Qantas has an array of legal tools, and it is not capable of clawing data back. The focus of the airline’s efforts now must shift towards containment of the problem at hand, which includes forcing credential resets and increased monitoring of unusual activity. Additional customer-facing communications will be released that can help customers spot scams early in the process. From a commercial perspective, frequent-flyer engagement could soften if trust continues to wobble, and partners may eventually become unhappy with the additional data protection guardrails put in place.

Investors will ultimately watch for guidance on incident costs and any uplift in cyber operating expenses or capital expenses that come out of this incident.

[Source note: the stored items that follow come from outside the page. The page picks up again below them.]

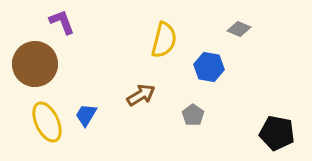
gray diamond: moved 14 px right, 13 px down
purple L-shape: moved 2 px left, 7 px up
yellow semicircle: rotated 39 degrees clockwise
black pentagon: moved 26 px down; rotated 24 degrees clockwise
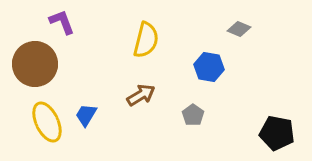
yellow semicircle: moved 18 px left
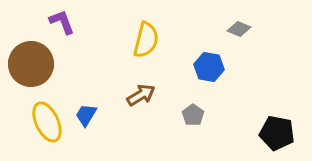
brown circle: moved 4 px left
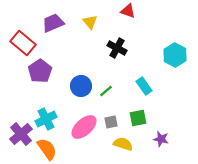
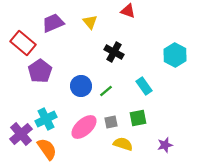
black cross: moved 3 px left, 4 px down
purple star: moved 4 px right, 6 px down; rotated 28 degrees counterclockwise
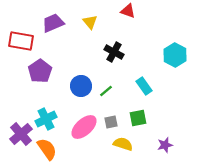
red rectangle: moved 2 px left, 2 px up; rotated 30 degrees counterclockwise
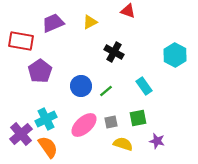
yellow triangle: rotated 42 degrees clockwise
pink ellipse: moved 2 px up
purple star: moved 8 px left, 4 px up; rotated 28 degrees clockwise
orange semicircle: moved 1 px right, 2 px up
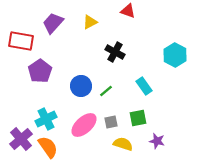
purple trapezoid: rotated 25 degrees counterclockwise
black cross: moved 1 px right
purple cross: moved 5 px down
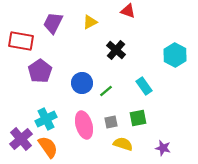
purple trapezoid: rotated 15 degrees counterclockwise
black cross: moved 1 px right, 2 px up; rotated 12 degrees clockwise
blue circle: moved 1 px right, 3 px up
pink ellipse: rotated 64 degrees counterclockwise
purple star: moved 6 px right, 7 px down
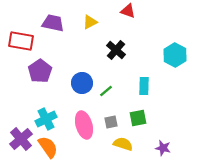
purple trapezoid: rotated 75 degrees clockwise
cyan rectangle: rotated 36 degrees clockwise
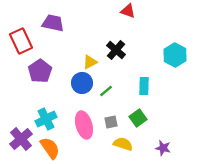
yellow triangle: moved 40 px down
red rectangle: rotated 55 degrees clockwise
green square: rotated 24 degrees counterclockwise
orange semicircle: moved 2 px right, 1 px down
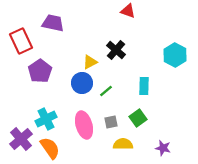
yellow semicircle: rotated 18 degrees counterclockwise
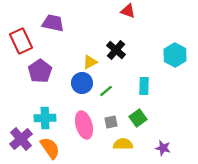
cyan cross: moved 1 px left, 1 px up; rotated 25 degrees clockwise
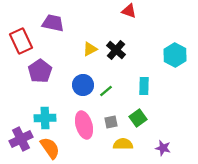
red triangle: moved 1 px right
yellow triangle: moved 13 px up
blue circle: moved 1 px right, 2 px down
purple cross: rotated 15 degrees clockwise
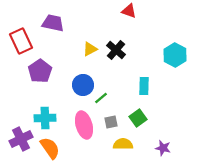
green line: moved 5 px left, 7 px down
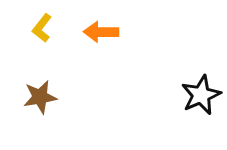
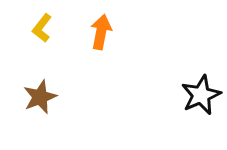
orange arrow: rotated 100 degrees clockwise
brown star: rotated 12 degrees counterclockwise
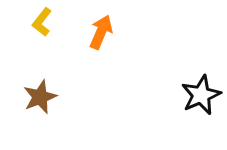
yellow L-shape: moved 6 px up
orange arrow: rotated 12 degrees clockwise
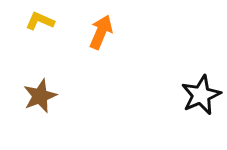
yellow L-shape: moved 2 px left, 1 px up; rotated 76 degrees clockwise
brown star: moved 1 px up
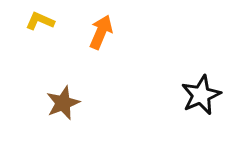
brown star: moved 23 px right, 7 px down
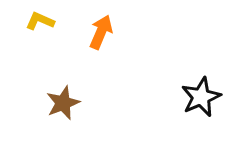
black star: moved 2 px down
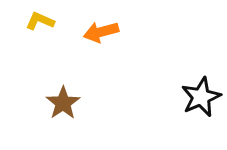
orange arrow: rotated 128 degrees counterclockwise
brown star: rotated 12 degrees counterclockwise
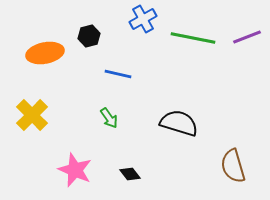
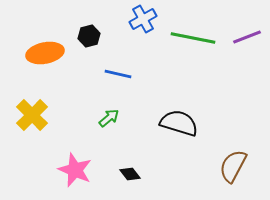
green arrow: rotated 95 degrees counterclockwise
brown semicircle: rotated 44 degrees clockwise
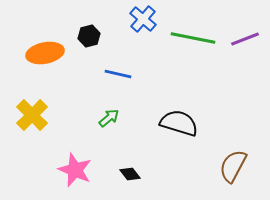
blue cross: rotated 20 degrees counterclockwise
purple line: moved 2 px left, 2 px down
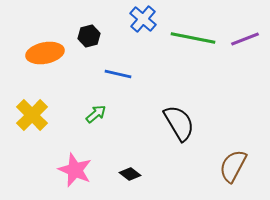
green arrow: moved 13 px left, 4 px up
black semicircle: rotated 42 degrees clockwise
black diamond: rotated 15 degrees counterclockwise
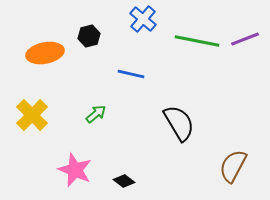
green line: moved 4 px right, 3 px down
blue line: moved 13 px right
black diamond: moved 6 px left, 7 px down
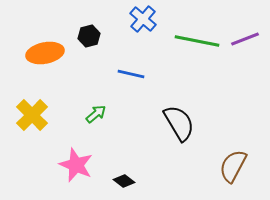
pink star: moved 1 px right, 5 px up
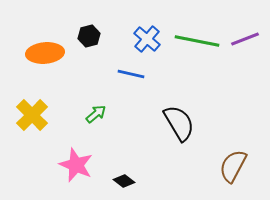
blue cross: moved 4 px right, 20 px down
orange ellipse: rotated 6 degrees clockwise
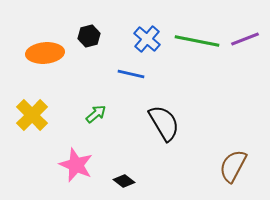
black semicircle: moved 15 px left
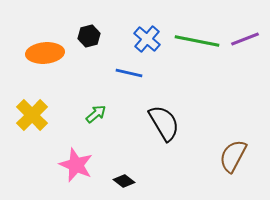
blue line: moved 2 px left, 1 px up
brown semicircle: moved 10 px up
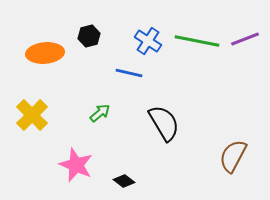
blue cross: moved 1 px right, 2 px down; rotated 8 degrees counterclockwise
green arrow: moved 4 px right, 1 px up
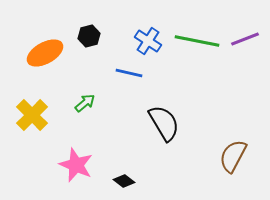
orange ellipse: rotated 24 degrees counterclockwise
green arrow: moved 15 px left, 10 px up
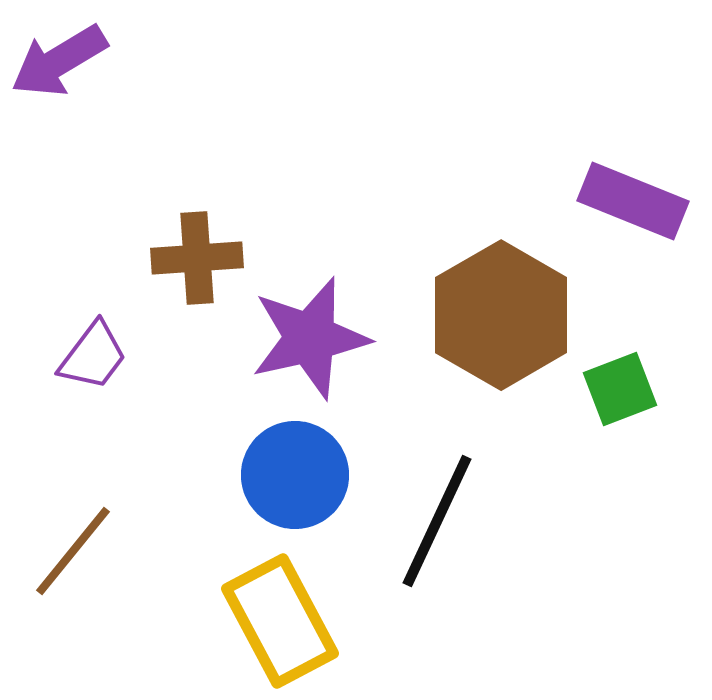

From a strategic standpoint, Qantas must prove that it can sustain these improvements, tighten supplier access and its incident response capabilities, all while coordinating with Salesforce and local law enforcement.

Qantas Aims To Restore Trust

Qantas Airbus A380 Credit: Shutterstock

Anyone who has tried to make the argument that there is no bad PR has clearly not worked in the aviation industry or the data protection industry. This incident severely undermined passenger trust in the airline, and the carrier will certainly have to earn it back from passengers, most of whom are increasingly disgruntled with Qantas at this moment in time.

The first part of restoring the reputational harm that this incident has caused will be making calculated efforts to avoid this kind of thing from happening again. Regulators will also have a role to play in ensuring that Qantas stays on track here.

However, business will otherwise carry on as usual for Qantas. The airline undoubtedly has a long-standing history of maintaining passenger loyalty, even when these kinds of unfortunate incidents do occur.